Make it explicit that anything purchased by a consumer must not refuse to work as advertised under any circumstances unless prominently advertised at the time of purchase or obvious from the basic nature of the product, enforced by the criminal justice system with charges such as fraud and criminal damage. "I refuse to work unless you agree to this EULA", "I refuse to work unless you connect to the internet", "I refuse to work unless you make an account," "I refuse to do this function any more after this software update" should all be criminal without the purchase contract clearly including them.

Comment Hackable (Score 1) 37

Anything said when touring a place to rent can affect the contract which results, since making promises before signing a contract commits you to those promises. So I hope they're ready for the point where they discover that their LLM committed them to something stupid because of LLMs saying things randomly. Or to whatever the renter wants, because we don't know how to defend LLMs against a sufficiently clever person they're interacting with getting them to say whatever that person wants.

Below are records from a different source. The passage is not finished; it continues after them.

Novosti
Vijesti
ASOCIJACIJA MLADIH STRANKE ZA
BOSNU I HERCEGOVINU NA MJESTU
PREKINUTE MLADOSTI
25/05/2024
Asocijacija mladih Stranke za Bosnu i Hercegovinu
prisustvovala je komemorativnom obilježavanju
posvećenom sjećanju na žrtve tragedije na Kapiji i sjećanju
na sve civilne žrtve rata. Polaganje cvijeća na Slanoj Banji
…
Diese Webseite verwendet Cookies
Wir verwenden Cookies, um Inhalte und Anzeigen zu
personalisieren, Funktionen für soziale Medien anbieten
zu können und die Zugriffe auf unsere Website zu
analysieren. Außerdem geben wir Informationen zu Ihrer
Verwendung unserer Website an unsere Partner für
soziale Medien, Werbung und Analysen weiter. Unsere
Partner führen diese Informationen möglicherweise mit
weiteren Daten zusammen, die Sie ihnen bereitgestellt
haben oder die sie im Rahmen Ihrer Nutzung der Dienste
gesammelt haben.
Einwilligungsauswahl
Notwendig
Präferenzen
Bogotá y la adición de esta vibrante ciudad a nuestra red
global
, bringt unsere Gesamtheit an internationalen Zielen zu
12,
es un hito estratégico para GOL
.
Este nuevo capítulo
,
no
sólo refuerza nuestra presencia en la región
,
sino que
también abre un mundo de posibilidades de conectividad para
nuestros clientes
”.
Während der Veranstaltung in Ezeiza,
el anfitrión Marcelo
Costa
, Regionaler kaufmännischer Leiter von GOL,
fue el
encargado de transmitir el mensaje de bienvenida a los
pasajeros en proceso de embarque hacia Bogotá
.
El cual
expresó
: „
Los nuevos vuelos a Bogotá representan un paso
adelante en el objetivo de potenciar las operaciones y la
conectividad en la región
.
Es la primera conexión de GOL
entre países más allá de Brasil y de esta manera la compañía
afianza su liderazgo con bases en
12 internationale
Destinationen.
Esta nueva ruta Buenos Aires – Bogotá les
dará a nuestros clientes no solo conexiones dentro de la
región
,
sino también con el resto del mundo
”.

Comment They don't enforce existing laws (Score 2) 28

This sort of thing is already illegal (at least in the UK, and I'm sure many other countries,) existing laws just aren't being enforced. If you purport to "sell" something but it will actually stop working at some point when you do something of your own due to how you've programmed it, then that's not suitable for the purpose it's advertised for, you're breaking the clause in the Sale of Goods act about the buyer enjoying quiet possession of the goods, and it's a deliberate implied false representation, so that's fraud.